Detection of cell-free lncRNA in serum of cancer patients

Abstract

The analysis of circulating RNA molecules is of increasing interest since tumor-specific RNA expression patterns could be a useful cancer biomarker. A new entity of RNA molecules, the so-called long non-coding RNAs (lncRNA), are of particular interest because of its high tissue- and tumor-specificity. The importance of analytical factors in the quantification of lncRNAs is largely unclear and should therefore be investigated in the present study. Serum RNA was isolated from patients with bladder, prostate and kidney cancer as well as patients with non-malignant disease.
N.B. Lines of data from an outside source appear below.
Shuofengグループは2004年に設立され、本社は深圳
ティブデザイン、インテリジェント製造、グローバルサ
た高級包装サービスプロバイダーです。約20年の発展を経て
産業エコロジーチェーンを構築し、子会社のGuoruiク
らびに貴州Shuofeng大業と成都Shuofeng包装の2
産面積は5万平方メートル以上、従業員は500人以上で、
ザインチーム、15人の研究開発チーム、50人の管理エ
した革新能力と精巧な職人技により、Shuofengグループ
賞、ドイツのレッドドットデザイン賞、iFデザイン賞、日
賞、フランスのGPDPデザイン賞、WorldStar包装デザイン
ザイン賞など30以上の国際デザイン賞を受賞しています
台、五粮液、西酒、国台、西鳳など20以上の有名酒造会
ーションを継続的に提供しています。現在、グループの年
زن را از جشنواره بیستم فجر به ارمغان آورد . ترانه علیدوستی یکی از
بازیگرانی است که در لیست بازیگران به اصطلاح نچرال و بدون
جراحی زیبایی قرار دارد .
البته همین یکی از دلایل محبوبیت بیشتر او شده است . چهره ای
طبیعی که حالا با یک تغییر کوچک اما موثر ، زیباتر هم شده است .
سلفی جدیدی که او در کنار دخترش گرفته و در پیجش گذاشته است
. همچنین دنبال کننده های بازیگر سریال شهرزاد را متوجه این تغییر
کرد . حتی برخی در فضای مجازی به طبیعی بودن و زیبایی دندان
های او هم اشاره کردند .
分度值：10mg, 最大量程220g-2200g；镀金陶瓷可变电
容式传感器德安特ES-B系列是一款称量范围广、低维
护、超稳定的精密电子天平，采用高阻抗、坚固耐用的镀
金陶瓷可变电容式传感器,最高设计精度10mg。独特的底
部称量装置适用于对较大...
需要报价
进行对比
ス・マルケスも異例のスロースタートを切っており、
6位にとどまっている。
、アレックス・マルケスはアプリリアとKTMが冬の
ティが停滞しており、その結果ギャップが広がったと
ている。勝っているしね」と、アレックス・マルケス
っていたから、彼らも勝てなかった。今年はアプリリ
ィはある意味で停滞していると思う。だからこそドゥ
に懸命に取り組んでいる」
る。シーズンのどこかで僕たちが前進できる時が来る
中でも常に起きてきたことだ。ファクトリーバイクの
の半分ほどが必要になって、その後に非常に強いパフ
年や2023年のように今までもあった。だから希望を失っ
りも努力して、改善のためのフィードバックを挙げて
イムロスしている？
Analytical variables like different RNA isolation procedures, cDNA synthesis and preamplification were studied with respect to quantification of MALAT1 and ACTB via real-time PCR. The quantification of cell-free serum RNA is feasible although the levels of ACTB and MALAT1 were often only slightly above the detection limit. RNA isolation with a combined phenol-based column purification (Ambion mirVana PARIS miRNA Isolation Kit; Qiagen miRNeasy Serum/Plasma Kit) was most effective. The elimination of DNA contamination was most successful during cDNA synthesis with (Takara-Bio PrimeScript RT Reagent Kit with gDNA Eraser). Preamplification with the Applied Biosystems TaqMan PreAmp Master Mix Kit improved sensitivity. Serum ACTB and MALAT1 levels were not significantly increased in patients with urological tumors compared to patients with non-malignant diseases. An optimized protocol for the analysis of circulating lncRNAs is described in the present study.